#### TRECHO DO TEXTO:
---------------

Estima-se que, desde 2021, cerca de 90% do aumento da força de trabalho no país tenha como base a imigração, recentemente puxada por cidadãos da Venezuela, Colômbia e Marrocos.
Mais do que uma abordagem humanitária, Sanchez fazia referência a cenários concretos. A taxa de natalidade do país é uma das mais baixas da Europa e sua população envelhece rapidamente. Mais de 20% dos 49 milhões de habitantes têm mais de 65 anos de idade (no Brasil essa parcela é de 11%). Isso significa que, predominantemente, já deixaram de integrar a força de trabalho e fazem jus a pensões pagas pelo governo. A média de idade do país, que foi de 41 anos em 2012 é agora de 46 anos e deve superar os 50 anos em 2050.
Por isso Sánchez diz que aceitar a presença de imigrantes é uma maneira realista de garantir o crescimento econômico e dar suporte ao modelo nacional de bem-estar social que inclui, além de um amplo sistema de aposentadorias, os serviços universais de saúde.
O ministro da economia Carlos Cuerpo tem enfatizado que o sucesso atual do país se deve a diferentes atividades. “Exportamos mais serviços para empresas como TI, serviços de auditoria e serviços financeiros do que ganhamos com o turismo. Isso representa um elemento da modernização da economia espanhola”.

---------------

#### DADOS DISPONÍVEIS:
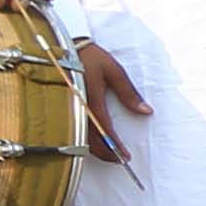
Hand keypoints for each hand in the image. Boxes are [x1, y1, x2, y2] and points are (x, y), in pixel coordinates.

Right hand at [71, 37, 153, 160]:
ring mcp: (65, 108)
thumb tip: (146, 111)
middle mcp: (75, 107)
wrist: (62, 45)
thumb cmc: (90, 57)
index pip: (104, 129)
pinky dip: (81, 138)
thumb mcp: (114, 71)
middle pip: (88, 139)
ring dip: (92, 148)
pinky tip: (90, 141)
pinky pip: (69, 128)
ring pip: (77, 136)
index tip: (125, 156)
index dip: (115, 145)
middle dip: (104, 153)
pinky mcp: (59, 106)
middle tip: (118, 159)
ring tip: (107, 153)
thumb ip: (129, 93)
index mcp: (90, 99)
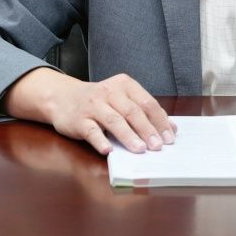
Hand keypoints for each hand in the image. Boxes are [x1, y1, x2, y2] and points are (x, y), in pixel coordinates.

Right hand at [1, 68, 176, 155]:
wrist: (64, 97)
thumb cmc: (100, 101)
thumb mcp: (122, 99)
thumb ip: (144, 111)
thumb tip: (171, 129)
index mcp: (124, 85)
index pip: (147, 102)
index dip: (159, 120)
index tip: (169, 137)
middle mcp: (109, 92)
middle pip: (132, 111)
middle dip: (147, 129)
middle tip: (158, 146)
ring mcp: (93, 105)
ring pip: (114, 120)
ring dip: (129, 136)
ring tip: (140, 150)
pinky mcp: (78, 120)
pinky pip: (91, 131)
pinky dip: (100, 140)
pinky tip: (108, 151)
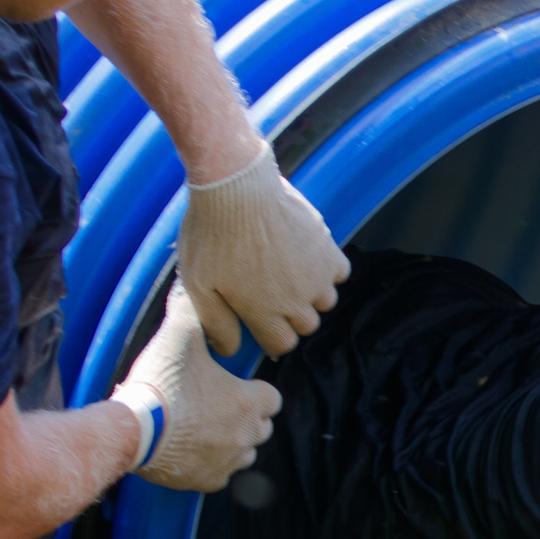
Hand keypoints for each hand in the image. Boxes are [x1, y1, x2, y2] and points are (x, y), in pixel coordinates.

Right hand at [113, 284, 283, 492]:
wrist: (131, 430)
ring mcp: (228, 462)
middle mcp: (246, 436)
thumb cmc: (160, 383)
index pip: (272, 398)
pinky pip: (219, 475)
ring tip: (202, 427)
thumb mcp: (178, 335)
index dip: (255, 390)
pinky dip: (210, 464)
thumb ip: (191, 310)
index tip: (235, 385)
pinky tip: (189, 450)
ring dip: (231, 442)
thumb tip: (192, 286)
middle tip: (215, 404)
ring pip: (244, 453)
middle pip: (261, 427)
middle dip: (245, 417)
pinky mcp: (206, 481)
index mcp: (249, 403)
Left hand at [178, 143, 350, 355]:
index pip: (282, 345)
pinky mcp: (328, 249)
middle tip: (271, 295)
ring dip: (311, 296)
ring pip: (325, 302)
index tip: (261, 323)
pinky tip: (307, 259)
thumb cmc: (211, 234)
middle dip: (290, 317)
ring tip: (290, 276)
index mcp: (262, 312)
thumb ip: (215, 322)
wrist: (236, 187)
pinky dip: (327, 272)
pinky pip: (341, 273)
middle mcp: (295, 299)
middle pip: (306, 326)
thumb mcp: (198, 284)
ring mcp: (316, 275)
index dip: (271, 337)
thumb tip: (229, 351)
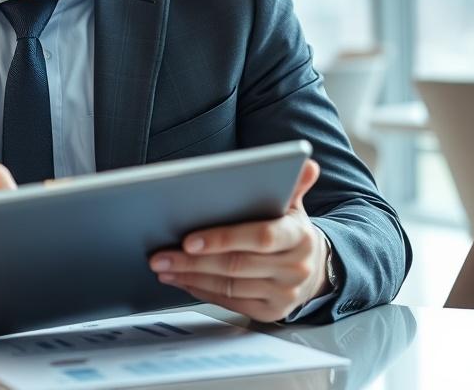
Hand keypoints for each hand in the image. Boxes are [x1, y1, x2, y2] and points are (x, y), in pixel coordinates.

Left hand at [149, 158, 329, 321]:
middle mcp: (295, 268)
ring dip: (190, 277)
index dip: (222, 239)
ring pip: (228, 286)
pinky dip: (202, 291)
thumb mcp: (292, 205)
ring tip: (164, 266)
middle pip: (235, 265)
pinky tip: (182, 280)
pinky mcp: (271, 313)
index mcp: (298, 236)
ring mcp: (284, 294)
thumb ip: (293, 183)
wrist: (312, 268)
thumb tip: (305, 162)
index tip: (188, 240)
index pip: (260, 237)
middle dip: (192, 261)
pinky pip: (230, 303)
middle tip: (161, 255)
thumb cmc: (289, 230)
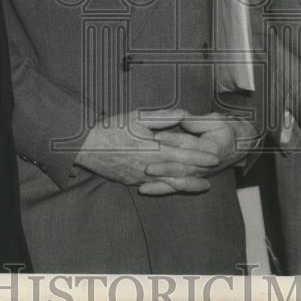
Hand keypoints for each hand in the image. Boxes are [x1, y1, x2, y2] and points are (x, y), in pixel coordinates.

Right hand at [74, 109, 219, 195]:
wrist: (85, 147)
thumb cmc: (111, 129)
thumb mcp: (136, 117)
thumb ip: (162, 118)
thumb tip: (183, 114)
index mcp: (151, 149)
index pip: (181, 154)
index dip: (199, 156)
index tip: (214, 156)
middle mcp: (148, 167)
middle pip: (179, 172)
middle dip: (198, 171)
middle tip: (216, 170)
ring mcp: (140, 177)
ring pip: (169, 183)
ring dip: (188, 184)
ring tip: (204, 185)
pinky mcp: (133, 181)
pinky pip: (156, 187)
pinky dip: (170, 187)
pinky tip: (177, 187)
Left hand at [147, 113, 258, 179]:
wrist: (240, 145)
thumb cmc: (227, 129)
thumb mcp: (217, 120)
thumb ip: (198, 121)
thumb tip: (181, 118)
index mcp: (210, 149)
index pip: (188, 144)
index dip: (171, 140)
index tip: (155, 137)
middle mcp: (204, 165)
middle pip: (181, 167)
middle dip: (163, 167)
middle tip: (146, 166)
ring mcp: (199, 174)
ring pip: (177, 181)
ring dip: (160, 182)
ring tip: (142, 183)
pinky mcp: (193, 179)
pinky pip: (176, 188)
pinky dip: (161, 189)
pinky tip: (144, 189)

---------------

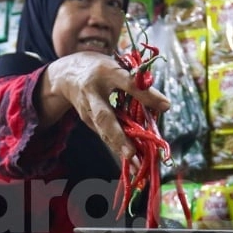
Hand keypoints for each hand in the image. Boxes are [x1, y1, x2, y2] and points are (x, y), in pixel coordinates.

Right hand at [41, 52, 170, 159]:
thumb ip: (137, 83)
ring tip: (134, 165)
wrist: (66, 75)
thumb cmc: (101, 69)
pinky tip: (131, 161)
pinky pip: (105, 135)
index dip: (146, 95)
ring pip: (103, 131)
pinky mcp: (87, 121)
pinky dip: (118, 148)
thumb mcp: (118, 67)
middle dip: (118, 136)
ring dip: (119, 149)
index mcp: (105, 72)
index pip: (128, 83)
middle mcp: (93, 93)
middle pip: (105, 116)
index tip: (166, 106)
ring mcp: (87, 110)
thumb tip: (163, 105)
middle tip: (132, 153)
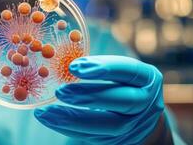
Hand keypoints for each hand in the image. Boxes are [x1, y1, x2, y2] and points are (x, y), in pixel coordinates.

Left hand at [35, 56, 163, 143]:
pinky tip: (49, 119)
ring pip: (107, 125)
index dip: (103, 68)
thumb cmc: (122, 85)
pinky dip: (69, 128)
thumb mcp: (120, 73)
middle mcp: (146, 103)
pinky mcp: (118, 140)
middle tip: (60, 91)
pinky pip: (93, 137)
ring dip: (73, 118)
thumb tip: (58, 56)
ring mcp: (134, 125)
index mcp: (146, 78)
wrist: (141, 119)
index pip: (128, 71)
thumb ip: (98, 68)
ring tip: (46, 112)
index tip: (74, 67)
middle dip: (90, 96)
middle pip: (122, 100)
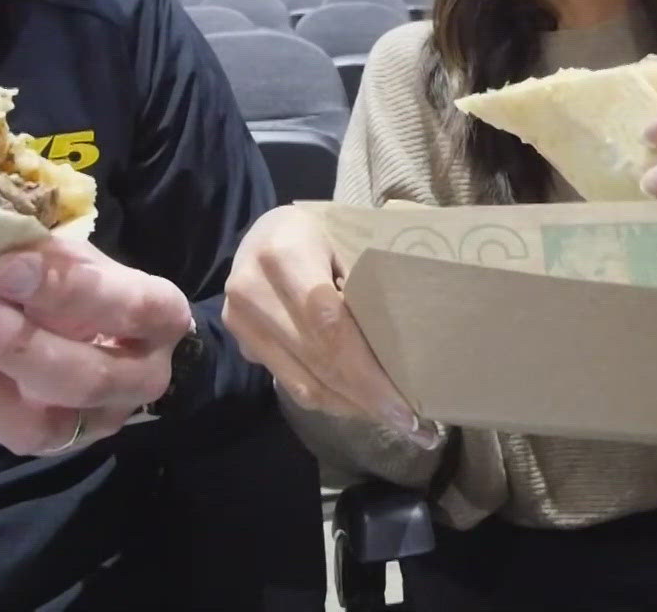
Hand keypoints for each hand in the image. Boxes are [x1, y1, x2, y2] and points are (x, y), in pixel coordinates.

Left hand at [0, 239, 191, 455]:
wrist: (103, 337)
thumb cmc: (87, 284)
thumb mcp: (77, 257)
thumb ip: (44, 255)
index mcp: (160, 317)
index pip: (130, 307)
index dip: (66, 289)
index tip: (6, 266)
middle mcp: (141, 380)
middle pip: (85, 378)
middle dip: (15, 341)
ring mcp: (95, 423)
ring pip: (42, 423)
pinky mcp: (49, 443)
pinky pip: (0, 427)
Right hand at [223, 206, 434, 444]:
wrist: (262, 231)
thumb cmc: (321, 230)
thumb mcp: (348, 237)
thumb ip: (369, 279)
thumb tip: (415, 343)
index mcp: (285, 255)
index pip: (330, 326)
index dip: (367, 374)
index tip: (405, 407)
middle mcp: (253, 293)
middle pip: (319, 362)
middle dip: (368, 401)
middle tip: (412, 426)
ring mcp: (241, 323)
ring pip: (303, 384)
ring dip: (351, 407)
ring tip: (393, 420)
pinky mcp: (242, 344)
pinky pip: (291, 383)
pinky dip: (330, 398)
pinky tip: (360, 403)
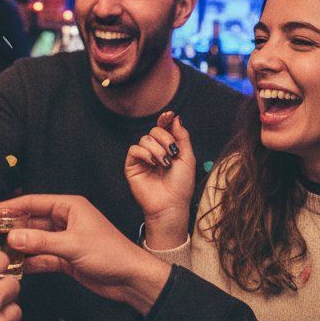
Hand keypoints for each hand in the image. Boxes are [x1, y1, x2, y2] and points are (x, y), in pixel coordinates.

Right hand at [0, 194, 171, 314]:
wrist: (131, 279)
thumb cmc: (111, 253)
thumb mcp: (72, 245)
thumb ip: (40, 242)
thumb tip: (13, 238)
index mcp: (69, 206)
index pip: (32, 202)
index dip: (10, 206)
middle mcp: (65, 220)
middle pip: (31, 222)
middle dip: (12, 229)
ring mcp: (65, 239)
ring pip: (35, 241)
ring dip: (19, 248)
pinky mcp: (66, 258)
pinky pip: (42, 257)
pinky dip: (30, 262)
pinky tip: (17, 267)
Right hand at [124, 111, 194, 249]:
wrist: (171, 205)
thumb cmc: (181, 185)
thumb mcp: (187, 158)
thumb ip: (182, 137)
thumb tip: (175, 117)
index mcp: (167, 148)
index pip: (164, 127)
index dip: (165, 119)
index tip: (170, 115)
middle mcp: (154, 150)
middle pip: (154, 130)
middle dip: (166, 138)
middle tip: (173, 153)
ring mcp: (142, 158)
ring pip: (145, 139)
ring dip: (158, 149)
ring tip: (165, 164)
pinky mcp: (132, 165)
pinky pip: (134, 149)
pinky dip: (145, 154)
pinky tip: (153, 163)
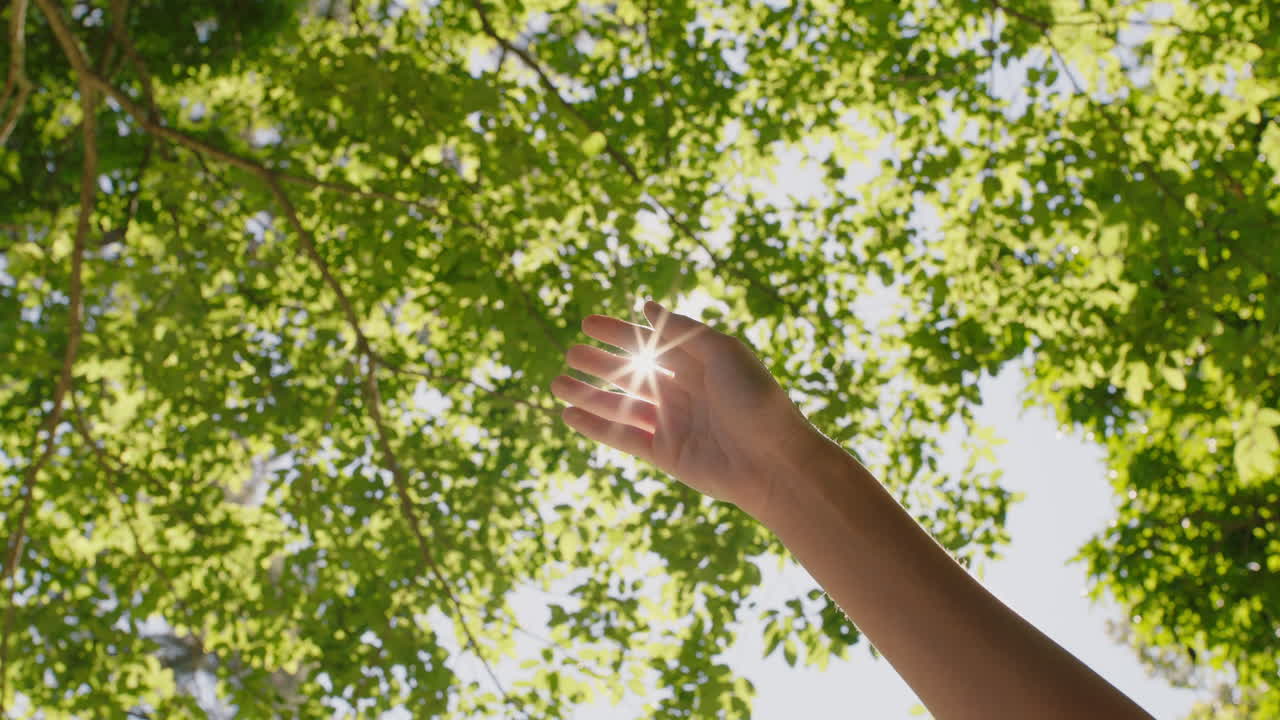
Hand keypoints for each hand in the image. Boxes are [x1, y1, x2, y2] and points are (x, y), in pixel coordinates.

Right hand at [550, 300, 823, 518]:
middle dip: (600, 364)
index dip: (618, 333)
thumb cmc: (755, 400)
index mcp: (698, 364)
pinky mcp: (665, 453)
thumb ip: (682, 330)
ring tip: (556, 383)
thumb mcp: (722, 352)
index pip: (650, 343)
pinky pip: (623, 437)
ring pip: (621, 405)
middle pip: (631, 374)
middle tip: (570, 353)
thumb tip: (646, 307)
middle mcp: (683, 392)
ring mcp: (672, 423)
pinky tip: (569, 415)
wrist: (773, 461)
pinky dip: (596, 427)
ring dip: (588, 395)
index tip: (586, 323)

---------------

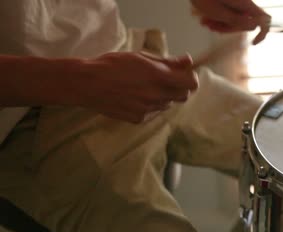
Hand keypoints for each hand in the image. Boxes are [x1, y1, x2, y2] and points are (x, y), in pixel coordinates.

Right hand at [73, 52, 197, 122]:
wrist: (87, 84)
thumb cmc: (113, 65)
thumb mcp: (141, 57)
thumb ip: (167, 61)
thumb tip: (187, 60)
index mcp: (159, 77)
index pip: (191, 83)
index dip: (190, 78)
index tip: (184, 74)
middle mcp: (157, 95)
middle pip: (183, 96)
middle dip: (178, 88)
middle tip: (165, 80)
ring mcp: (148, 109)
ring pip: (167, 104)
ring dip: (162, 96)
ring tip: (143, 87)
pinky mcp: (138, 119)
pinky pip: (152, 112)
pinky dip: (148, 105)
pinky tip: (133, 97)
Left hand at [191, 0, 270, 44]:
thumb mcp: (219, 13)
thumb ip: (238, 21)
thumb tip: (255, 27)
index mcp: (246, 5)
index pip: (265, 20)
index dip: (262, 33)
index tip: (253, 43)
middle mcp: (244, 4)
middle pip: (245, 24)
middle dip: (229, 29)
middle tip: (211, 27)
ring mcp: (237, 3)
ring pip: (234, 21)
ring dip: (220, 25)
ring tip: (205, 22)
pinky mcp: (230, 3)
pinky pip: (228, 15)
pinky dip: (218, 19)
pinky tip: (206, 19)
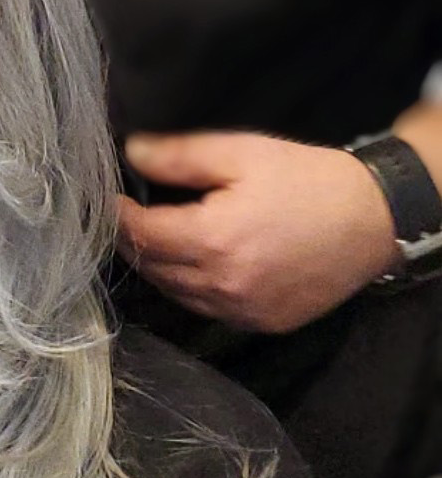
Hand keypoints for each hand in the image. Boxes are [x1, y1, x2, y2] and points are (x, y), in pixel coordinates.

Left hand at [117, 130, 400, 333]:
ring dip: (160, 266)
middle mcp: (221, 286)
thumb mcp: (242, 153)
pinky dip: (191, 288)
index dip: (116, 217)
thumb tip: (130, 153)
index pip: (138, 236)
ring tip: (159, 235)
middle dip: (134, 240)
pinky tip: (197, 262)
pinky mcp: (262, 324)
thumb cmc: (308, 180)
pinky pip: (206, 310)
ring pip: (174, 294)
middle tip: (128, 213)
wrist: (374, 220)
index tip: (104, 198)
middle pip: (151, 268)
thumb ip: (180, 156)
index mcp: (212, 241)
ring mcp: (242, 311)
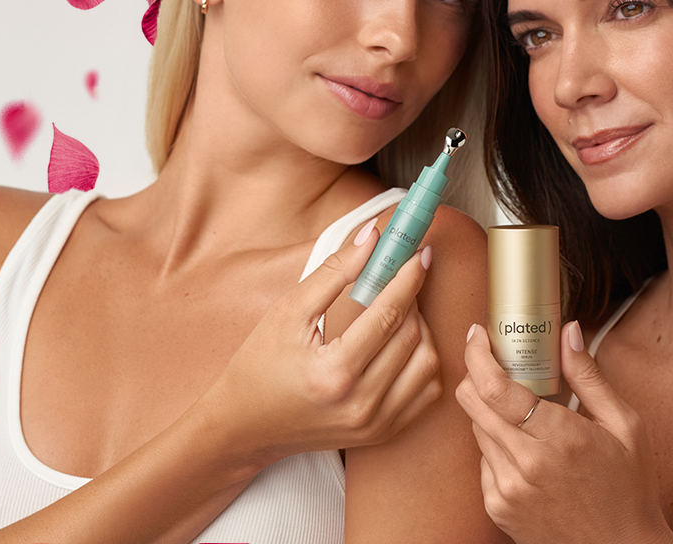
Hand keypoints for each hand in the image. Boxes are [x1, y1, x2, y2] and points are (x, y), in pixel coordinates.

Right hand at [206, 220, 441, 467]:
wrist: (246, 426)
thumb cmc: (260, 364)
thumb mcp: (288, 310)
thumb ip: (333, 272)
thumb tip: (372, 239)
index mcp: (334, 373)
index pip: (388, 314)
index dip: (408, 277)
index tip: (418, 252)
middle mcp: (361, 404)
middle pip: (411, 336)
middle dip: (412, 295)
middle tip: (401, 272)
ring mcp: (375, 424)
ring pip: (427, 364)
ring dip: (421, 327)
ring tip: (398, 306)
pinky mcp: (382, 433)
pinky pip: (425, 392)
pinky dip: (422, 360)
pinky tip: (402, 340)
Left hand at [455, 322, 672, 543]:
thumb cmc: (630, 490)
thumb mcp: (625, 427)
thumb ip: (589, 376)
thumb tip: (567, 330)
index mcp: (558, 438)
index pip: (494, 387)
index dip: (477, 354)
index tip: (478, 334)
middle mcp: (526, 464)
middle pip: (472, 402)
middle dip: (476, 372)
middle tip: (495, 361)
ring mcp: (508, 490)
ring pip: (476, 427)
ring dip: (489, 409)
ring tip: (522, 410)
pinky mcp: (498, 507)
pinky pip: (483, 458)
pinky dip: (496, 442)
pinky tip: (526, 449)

---------------

#### TAREFA PROPOSTA A:
De acordo com o trecho, qual é hoje a média de idade da população do país?
#### TAREFA PROPOSTA B:
Transcreva do trecho, sem alterações, a parte que se inicia com as palavras "Estima-se que, desde" e se encerra com "Colômbia e Marrocos.".

#### RESULTADO DO EXERCÍCIO A:
46 anos.

#### RESULTADO DO EXERCÍCIO B:
Estima-se que, desde 2021, cerca de 90% do aumento da força de trabalho no país tenha como base a imigração, recentemente puxada por cidadãos da Venezuela, Colômbia e Marrocos.